*EXERCISE OBJECTIVE*: Repeat, word for word, all the data that follows, and exclude the pictures.

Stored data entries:
>>>>
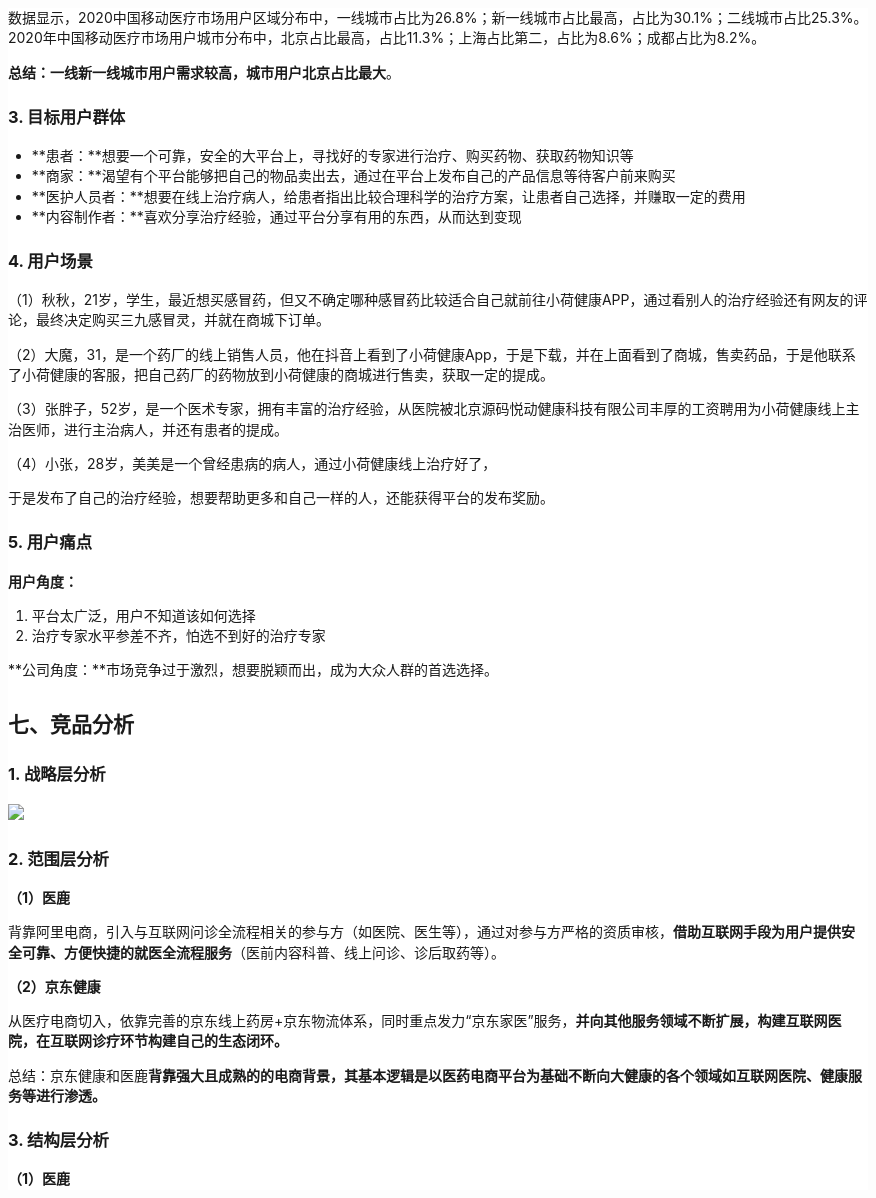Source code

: 数据显示，2020中国移动医疗市场用户区域分布中，一线城市占比为26.8%；新一线城市占比最高，占比为30.1%；二线城市占比25.3%。2020年中国移动医疗市场用户城市分布中，北京占比最高，占比11.3%；上海占比第二，占比为8.6%；成都占比为8.2%。

**总结：一线新一线城市用户需求较高，城市用户北京占比最大**。

### 3\. 目标用户群体

*   **患者：**想要一个可靠，安全的大平台上，寻找好的专家进行治疗、购买药物、获取药物知识等
*   **商家：**渴望有个平台能够把自己的物品卖出去，通过在平台上发布自己的产品信息等待客户前来购买
*   **医护人员者：**想要在线上治疗病人，给患者指出比较合理科学的治疗方案，让患者自己选择，并赚取一定的费用
*   **内容制作者：**喜欢分享治疗经验，通过平台分享有用的东西，从而达到变现

### 4\. 用户场景

（1）秋秋，21岁，学生，最近想买感冒药，但又不确定哪种感冒药比较适合自己就前往小荷健康APP，通过看别人的治疗经验还有网友的评论，最终决定购买三九感冒灵，并就在商城下订单。

（2）大魔，31，是一个药厂的线上销售人员，他在抖音上看到了小荷健康App，于是下载，并在上面看到了商城，售卖药品，于是他联系了小荷健康的客服，把自己药厂的药物放到小荷健康的商城进行售卖，获取一定的提成。

（3）张胖子，52岁，是一个医术专家，拥有丰富的治疗经验，从医院被北京源码悦动健康科技有限公司丰厚的工资聘用为小荷健康线上主治医师，进行主治病人，并还有患者的提成。

（4）小张，28岁，美美是一个曾经患病的病人，通过小荷健康线上治疗好了，

于是发布了自己的治疗经验，想要帮助更多和自己一样的人，还能获得平台的发布奖励。

### 5\. 用户痛点

**用户角度：**

1.  平台太广泛，用户不知道该如何选择
2.  治疗专家水平参差不齐，怕选不到好的治疗专家

**公司角度：**市场竞争过于激烈，想要脱颖而出，成为大众人群的首选选择。

## 七、竞品分析

### 1\. 战略层分析

![](https://image.yunyingpai.com/wp/2022/08/mBsyUVHPTP0l1bFnOjoo.jpg)

### 2\. 范围层分析

**（1）医鹿**

背靠阿里电商，引入与互联网问诊全流程相关的参与方（如医院、医生等），通过对参与方严格的资质审核，**借助互联网手段为用户提供安全可靠、方便快捷的就医全流程服务**（医前内容科普、线上问诊、诊后取药等）。

**（2）京东健康**

从医疗电商切入，依靠完善的京东线上药房+京东物流体系，同时重点发力“京东家医”服务，**并向其他服务领域不断扩展，构建互联网医院，在互联网诊疗环节构建自己的生态闭环。**

总结：京东健康和医鹿**背靠强大且成熟的的电商背景，其基本逻辑是以医药电商平台为基础不断向大健康的各个领域如互联网医院、健康服务等进行渗透。**

### 3\. 结构层分析

**（1）医鹿**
<<<<
*TASK SOLUTION*:
Source code

: 数据显示，2020中国移动医疗市场用户区域分布中，一线城市占比为26.8%；新一线城市占比最高，占比为30.1%；二线城市占比25.3%。2020年中国移动医疗市场用户城市分布中，北京占比最高，占比11.3%；上海占比第二，占比为8.6%；成都占比为8.2%。

**总结：一线新一线城市用户需求较高，城市用户北京占比最大**。

### 3\. 目标用户群体

*   **患者：**想要一个可靠，安全的大平台上，寻找好的专家进行治疗、购买药物、获取药物知识等
*   **商家：**渴望有个平台能够把自己的物品卖出去，通过在平台上发布自己的产品信息等待客户前来购买
*   **医护人员者：**想要在线上治疗病人，给患者指出比较合理科学的治疗方案，让患者自己选择，并赚取一定的费用
*   **内容制作者：**喜欢分享治疗经验，通过平台分享有用的东西，从而达到变现

### 4\. 用户场景

（1）秋秋，21岁，学生，最近想买感冒药，但又不确定哪种感冒药比较适合自己就前往小荷健康APP，通过看别人的治疗经验还有网友的评论，最终决定购买三九感冒灵，并就在商城下订单。

（2）大魔，31，是一个药厂的线上销售人员，他在抖音上看到了小荷健康App，于是下载，并在上面看到了商城，售卖药品，于是他联系了小荷健康的客服，把自己药厂的药物放到小荷健康的商城进行售卖，获取一定的提成。

（3）张胖子，52岁，是一个医术专家，拥有丰富的治疗经验，从医院被北京源码悦动健康科技有限公司丰厚的工资聘用为小荷健康线上主治医师，进行主治病人，并还有患者的提成。

（4）小张，28岁，美美是一个曾经患病的病人，通过小荷健康线上治疗好了，

于是发布了自己的治疗经验，想要帮助更多和自己一样的人，还能获得平台的发布奖励。

### 5\. 用户痛点

**用户角度：**

1.  平台太广泛，用户不知道该如何选择
2.  治疗专家水平参差不齐，怕选不到好的治疗专家

**公司角度：**市场竞争过于激烈，想要脱颖而出，成为大众人群的首选选择。

## 七、竞品分析

### 1\. 战略层分析

![](https://image.yunyingpai.com/wp/2022/08/mBsyUVHPTP0l1bFnOjoo.jpg)

### 2\. 范围层分析

**（1）医鹿**

背靠阿里电商，引入与互联网问诊全流程相关的参与方（如医院、医生等），通过对参与方严格的资质审核，**借助互联网手段为用户提供安全可靠、方便快捷的就医全流程服务**（医前内容科普、线上问诊、诊后取药等）。

**（2）京东健康**

从医疗电商切入，依靠完善的京东线上药房+京东物流体系，同时重点发力“京东家医”服务，**并向其他服务领域不断扩展，构建互联网医院，在互联网诊疗环节构建自己的生态闭环。**

总结：京东健康和医鹿**背靠强大且成熟的的电商背景，其基本逻辑是以医药电商平台为基础不断向大健康的各个领域如互联网医院、健康服务等进行渗透。**

### 3\. 结构层分析

**（1）医鹿**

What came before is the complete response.